Such large changes don't need to happen all at once. But if nothing is done, the cost of servicing debt will keep rising as a share of federal spending. With the Greek debt crisis serving as a reminder of what can go wrong, debate has been growing lately about whether the Bush tax cuts should be made permanent for most Americans or partially phased out.
The fiscal commission's Republican co-chair, former Sen. Alan Simpson of Wyoming, didn't weigh in on that specifically. But he stuck his neck out by arguing that fellow Republicans should remember that even Ronald Reagan raised taxes at times.
The biggest budget problem, in the long term, is the rising cost of health care.
The CBO view incorporates a forecast that Mr. Obama's health-care reform law will increase federal health-care spending for most of the next 20 years. Then, about 2030, the law will "slightly reduce federal spending for health care if all of its provisions are fully implemented," Elmendorf said.
That leaves plenty of room for politicians to spar about the law.
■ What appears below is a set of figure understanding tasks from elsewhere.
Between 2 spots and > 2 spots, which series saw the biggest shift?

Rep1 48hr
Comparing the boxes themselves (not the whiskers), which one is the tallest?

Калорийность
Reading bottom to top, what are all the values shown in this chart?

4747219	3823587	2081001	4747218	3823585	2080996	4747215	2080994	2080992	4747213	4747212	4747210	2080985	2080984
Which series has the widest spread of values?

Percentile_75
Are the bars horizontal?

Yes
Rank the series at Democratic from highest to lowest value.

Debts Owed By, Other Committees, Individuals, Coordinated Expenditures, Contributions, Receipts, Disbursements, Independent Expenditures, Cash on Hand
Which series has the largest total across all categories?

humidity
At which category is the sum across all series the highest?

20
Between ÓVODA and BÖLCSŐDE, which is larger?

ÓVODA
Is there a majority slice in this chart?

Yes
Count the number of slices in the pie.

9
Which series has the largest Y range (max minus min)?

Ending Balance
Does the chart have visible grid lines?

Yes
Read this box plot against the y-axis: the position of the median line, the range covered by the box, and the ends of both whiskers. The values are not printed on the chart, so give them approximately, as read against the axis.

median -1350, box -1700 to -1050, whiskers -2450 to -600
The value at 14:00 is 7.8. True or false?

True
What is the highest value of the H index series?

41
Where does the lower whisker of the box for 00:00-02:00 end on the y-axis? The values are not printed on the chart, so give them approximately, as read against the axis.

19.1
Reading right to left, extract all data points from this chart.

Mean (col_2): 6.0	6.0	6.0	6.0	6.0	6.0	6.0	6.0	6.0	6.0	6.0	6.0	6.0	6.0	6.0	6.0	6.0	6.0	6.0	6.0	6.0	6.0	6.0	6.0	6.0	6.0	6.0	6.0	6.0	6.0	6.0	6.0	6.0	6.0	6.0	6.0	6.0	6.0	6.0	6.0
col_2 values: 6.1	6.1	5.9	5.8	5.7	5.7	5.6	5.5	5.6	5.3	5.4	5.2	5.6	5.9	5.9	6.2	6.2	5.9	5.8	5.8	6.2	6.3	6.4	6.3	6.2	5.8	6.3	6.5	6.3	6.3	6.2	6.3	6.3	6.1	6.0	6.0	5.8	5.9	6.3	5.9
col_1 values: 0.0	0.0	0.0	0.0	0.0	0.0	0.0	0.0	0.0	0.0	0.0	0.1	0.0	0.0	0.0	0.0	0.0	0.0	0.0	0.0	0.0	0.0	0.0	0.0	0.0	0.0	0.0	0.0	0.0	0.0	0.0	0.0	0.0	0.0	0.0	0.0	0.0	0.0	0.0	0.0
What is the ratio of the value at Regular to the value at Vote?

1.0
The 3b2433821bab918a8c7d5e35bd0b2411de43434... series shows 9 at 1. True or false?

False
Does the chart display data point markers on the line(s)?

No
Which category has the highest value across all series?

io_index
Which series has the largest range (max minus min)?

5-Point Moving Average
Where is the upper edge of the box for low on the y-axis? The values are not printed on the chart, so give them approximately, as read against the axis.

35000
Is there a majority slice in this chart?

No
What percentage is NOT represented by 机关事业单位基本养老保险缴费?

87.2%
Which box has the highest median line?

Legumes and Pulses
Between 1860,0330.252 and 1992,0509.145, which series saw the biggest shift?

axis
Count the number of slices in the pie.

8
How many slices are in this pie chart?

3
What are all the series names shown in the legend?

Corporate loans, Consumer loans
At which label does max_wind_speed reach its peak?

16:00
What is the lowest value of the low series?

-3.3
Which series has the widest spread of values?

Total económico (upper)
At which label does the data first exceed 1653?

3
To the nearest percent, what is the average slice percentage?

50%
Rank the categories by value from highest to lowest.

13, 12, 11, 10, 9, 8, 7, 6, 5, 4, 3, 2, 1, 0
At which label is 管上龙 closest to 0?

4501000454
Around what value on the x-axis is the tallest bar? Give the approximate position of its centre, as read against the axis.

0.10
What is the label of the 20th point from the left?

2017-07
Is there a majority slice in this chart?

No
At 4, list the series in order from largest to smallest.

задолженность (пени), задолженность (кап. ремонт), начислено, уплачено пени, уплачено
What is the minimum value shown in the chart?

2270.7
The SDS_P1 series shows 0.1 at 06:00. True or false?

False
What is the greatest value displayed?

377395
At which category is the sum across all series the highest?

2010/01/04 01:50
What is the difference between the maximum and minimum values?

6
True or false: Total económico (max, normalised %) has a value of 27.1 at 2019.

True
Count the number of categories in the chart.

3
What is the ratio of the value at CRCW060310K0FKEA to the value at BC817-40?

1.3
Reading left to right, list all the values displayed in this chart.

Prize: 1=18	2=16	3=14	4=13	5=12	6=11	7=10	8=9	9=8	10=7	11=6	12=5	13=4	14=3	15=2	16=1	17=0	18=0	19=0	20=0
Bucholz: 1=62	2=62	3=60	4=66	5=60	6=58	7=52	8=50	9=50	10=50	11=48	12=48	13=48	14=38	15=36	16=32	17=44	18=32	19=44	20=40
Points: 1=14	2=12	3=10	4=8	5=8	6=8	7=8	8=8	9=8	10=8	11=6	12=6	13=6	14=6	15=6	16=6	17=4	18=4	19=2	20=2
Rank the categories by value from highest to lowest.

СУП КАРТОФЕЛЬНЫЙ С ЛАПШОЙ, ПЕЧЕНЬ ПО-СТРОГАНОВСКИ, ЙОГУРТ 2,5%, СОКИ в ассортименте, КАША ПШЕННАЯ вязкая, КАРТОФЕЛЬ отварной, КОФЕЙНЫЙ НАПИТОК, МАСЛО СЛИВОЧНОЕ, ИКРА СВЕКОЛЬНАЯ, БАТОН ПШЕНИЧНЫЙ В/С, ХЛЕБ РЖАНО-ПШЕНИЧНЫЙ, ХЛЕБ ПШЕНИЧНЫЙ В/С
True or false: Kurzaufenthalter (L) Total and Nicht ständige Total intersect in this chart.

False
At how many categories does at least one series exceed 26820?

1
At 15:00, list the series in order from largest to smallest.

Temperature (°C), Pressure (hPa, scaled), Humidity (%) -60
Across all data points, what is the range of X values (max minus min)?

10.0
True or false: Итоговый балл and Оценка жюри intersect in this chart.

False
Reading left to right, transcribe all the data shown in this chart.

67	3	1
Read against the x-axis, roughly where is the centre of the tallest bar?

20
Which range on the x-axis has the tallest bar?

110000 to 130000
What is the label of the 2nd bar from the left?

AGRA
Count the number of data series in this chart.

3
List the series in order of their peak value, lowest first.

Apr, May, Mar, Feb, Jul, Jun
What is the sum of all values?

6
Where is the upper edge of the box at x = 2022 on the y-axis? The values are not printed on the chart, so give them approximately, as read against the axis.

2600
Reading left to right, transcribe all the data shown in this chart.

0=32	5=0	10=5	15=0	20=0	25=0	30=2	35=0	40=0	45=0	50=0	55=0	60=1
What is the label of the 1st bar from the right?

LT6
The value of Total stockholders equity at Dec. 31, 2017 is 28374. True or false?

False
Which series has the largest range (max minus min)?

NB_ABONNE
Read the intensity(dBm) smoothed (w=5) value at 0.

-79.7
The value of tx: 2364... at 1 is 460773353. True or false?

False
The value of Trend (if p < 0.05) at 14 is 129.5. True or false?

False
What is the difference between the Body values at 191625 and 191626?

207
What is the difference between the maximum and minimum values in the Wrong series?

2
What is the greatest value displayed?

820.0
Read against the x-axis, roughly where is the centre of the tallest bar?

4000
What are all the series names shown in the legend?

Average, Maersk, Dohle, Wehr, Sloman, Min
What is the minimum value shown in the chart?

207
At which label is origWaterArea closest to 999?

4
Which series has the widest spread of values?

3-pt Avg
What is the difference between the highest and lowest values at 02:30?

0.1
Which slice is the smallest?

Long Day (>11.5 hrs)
But, whether it's good or bad, the law doesn't fix the budget challenge regarding health care, budget experts say.
Elmendorf summed up his own view this way: "Keeping deficits and debt from growing to unsustainable levels would require raising revenues as a percentage of GDP significantly above past levels, reducing outlays sharply relative to CBO’s projections, or some combination of those approaches."